Some health providers in rural or low-income areas may also lack broadband access or employ staff who need help using video telehealth technology.
Had DHCS completely rolled back COVID-19 temporary telehealth policies at the end of the public health emergency, some segments of the Medi-Cal population might have experienced decreased access to care. DHCS wanted to avoid that.
Q: What are the barriers to meeting the various 2023 and 2024 deadlines?

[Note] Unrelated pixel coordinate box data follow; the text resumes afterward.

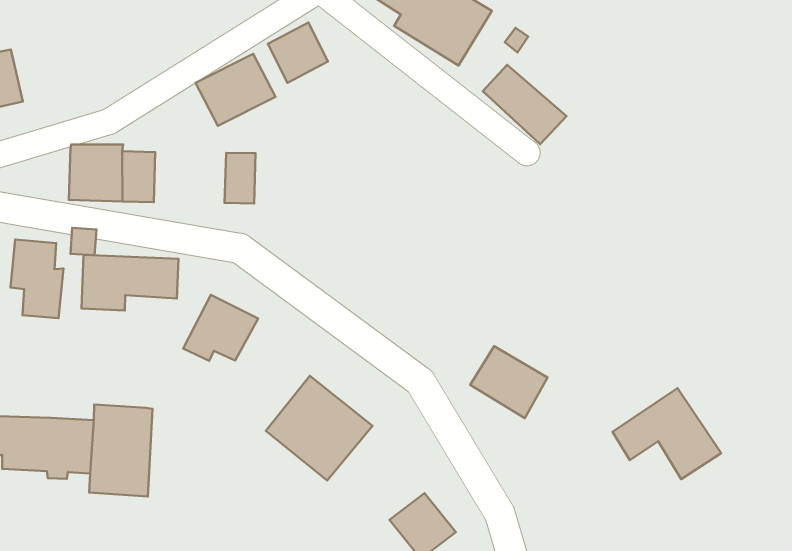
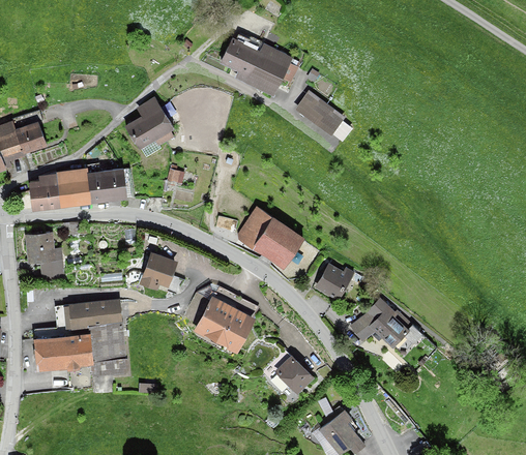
building: [268,22,328,83] -> none
building: none -> [13,122,46,155]
building: none -> [27,175,57,209]
building: [225,153,255,203] -> [105,169,125,201]
building: none -> [238,205,309,268]
building: [82,255,179,311] -> [60,300,119,337]
building: [613,388,721,479] -> [349,297,415,351]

A: More details on how to implement the policies are needed to ensure success. There are only a few months to gather stakeholder input, develop guidance, educate providers, provide technical assistance, and create reasonable exceptions before most of these policies take effect on January 1, 2023. In addition to the new consent rules, other policies require development of guidance and specific policies that DHCS said would have exceptions available. However, other than the limited exceptions for patients being established via audio-only visit, we do not have the relevant details regarding other exceptions or how various policies will be implemented. The language for these items will be key to ensuring compliance. The development of guidance for the new policies will take time, and there is little time left.

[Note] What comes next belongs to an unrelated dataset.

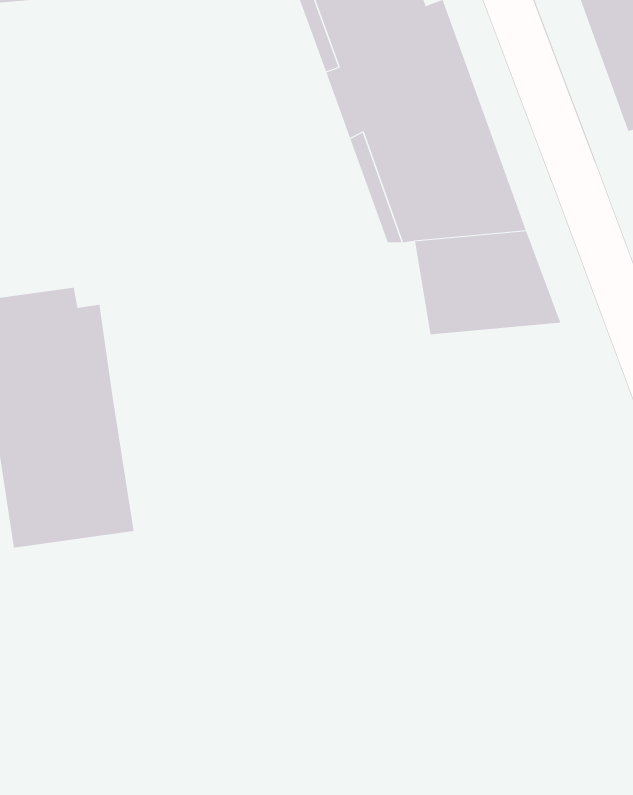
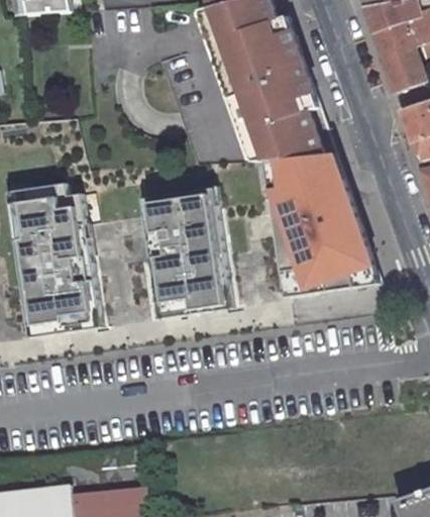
building: none -> [142,187,231,317]
building: none -> [275,203,380,296]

The first step is to engage with stakeholders and widely distribute the necessary explanations, exceptions, and instructions in the clearest language and as quickly as possible. That would help avoid a lot of confusion and errors in billing that could contribute to misunderstandings of how telehealth is being used. Clarification regarding appropriate billing will help inform the research and evaluation plan that was also a part of the new policies.

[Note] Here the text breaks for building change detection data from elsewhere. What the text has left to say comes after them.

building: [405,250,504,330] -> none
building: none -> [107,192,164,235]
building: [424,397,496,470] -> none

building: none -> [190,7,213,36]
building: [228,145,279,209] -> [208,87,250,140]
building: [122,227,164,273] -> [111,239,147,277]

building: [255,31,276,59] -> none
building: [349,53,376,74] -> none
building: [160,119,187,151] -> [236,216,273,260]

Q: It’s clear that telehealth has the potential to address disparities in access to care. Are you worried at all that the sudden transition to the permanent rules might worsen disparities for some people?
A: Telehealth has shone a bright light on longstanding inequities in the health care system. Some can be addressed by continuing to allow audio-only visits. We’ve seen research that found older adults and people for whom English was not their first language tended to use audio-only more than live video. That’s why I think preserving the audio-only avenue is important. But you cannot use audio-only for everything. There are going to be situations where it’s not the optimal way to deliver care because live video or in-person care is needed. This is likely to create some differences in access for enrollees who may still lack broadband and also have difficulty accessing in-person services. So, a key question is, how can we support access to care for those who experience barriers?
More also needs to be done to address digital connectivity so these patients can experience the benefits of telehealth. This could include expanding broadband access, which other parts of state government are seeking to address. However, it will take time. I hope the state continues to develop as many options as possible for people to access and receive care, including audio-only, until all Californians have sufficient access to broadband and digital devices or easy access to in-person care.
Q: What do you think should be included in the research and evaluation plan that DHCS will be releasing soon?
A: Clear research and evaluation data will allow DHCS to see how frequently telehealth is used, the way it is used, which patients are opting to use it, and where it is being used. It will also help identify who isn’t being helped, where they are, and why telehealth isn’t being used with this population. It would help to correlate that data with the types of visits and whether racial and ethnic disparities in digital literacy and broadband access are factors.
Understanding impacts of additional provider mandates specific to Medi-Cal could also help ensure disparities don’t exist between Medi-Cal and commercial patients. With better education, data, and understanding around telehealth use, policy adjustments can be made to better serve enrollees and reduce disparities.